*Do this*:
Copy word for word the part of the forum thread on finding a category by its Id in nested arrays, starting at "You can loop" and ending at "array is empty).".

*Text excerpt*:

= = = =

You can loop over all first-level objects in your array, and then filter the categories based on your condition and collect all matches in an array. Your final result will be the first element in the array of matches (no match found if array is empty).
var matches = [];
var needle = 100; // what to look for
arr.forEach(function(e) {
matches = matches.concat(e.Categories.filter(function(c) {
return (c.Id === needle);
}));
});
console.log(matches[0] || "Not found");
JSFiddle: http://jsfiddle.net/b7ktf/1/
References:
Array.prototype.forEach
Array.prototype.concat
Array.prototype.filter
Using only Array.prototype.filter():
If you are sure that the id you are looking for exists, you can do:
var id = 200; // surely it exists
var category = arr.filter(g => g.Categories.filter(c => c.Id === id)[0])[0].Categories.filter(c => c.Id === id)[0];
If you are not sure that it exists:
var id = 201; // maybe it doesn't exist
var categoryGroup = arr.filter(e => e.Categories.filter(c => c.Id === id)[0])[0];
var category = categoryGroup ? categoryGroup.Categories.filter(c => c.Id === id)[0] : null;
jsfiddle
Using reduce and recursion :
function nestedSearch(value) {
return categoryGroups.reduce(function f(acc, val) {
return (val.Id === value) ? val :
(val.Categories && val.Categories.length) ? val.Categories.reduce(f, acc) : acc;
});
}
> try on JSFiddle
check the code in the fiddle
var categoryGroups = [
{
Id: 1, Categories: [
{ Id: 1 },
{ Id: 2 },
]
},
{
Id: 2, Categories: [
{ Id: 100 },
{ Id: 200 },
]
}
]
var id = 100;
var x = 'not found';
var category, categoryGroup, found = false;
for (i = 0; i < categoryGroups.length ; i++) {
categoryGroup = categoryGroups[i];
for (j = 0; j < categoryGroup.Categories.length; j++) {
category = categoryGroup.Categories[j];
if (category.Id == id) {
var x = category.Id;
found = true;
break;
}
}
if (found) break;
}
alert(x);
The above code checks if id = 100 is found in the array. If found will alert the value else alerts that its not found. value '100' has been hardcoded for the sake of demo
You could wrap it inside a function to get rid of the awkward break; syntax and you can load each element into a variable inside the for(;;) construct to shave off a few lines.
function subCategoryExists(groups, id)
{
for (var i = 0, group; group = groups[i]; ++i) {
for (var k = 0, category; category = group.Categories[k]; ++k) {
if (category.Id == id) {
return true;
}
}
}
return false;
}
var found = subCategoryExists(categoryGroups, 100);
Easy way using lodash library of NodeJS (assuming you are using NodeJS):
const _ = require('lodash');
let category ;
let categoryGroup = _.find(categoryGroups, (element)=>{
category = _.find(element.Categories, {Id : 100});
return category;
});
console.log(categoryGroup); // The category group which has the sub category you are looking for
console.log(category); // The exact category you are looking for
If you want to actually return the inner category (instead of just checking for it's presence) you can use reduce:
return categoryGroups.reduce((prev, curr) => {
//for each group: if we already found the category, we return that. otherwise we try to find it within this group
return prev || curr.Categories.find(category => category.Id === id);
}, undefined);
This short-circuits on the inner categories, and touches each categoryGroup once. It could be modified to short-cicuit on the categoryGroups as well.

= = = =

(Data excerpts)

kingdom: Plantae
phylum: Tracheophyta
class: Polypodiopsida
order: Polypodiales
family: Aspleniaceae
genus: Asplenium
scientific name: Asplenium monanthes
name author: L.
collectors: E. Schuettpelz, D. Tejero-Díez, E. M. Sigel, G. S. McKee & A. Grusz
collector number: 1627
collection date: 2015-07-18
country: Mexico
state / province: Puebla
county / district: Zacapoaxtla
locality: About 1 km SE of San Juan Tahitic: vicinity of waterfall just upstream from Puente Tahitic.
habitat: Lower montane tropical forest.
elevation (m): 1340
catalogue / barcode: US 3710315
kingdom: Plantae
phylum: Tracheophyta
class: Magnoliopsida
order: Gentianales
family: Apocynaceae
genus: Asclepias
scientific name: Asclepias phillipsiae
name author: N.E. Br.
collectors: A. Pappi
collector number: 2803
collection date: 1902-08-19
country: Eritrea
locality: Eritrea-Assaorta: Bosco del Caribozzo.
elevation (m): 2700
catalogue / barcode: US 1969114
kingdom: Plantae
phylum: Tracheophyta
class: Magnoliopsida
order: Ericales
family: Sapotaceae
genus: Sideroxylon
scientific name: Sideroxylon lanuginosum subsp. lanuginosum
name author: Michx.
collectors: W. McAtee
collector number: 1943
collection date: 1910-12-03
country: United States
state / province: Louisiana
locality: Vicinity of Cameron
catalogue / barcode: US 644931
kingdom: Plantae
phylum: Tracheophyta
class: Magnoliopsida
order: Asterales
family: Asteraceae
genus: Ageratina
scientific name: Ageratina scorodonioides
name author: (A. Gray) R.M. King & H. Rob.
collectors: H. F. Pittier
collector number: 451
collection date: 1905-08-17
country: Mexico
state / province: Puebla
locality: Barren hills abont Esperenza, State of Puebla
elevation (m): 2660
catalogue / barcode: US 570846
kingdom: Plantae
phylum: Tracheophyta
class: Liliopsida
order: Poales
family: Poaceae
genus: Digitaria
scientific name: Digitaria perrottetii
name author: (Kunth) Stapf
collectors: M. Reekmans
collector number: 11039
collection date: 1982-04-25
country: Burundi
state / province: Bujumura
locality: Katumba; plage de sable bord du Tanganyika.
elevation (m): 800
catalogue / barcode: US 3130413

= = = =

*Written reply*:
You can loop over all first-level objects in your array, and then filter the categories based on your condition and collect all matches in an array. Your final result will be the first element in the array of matches (no match found if array is empty).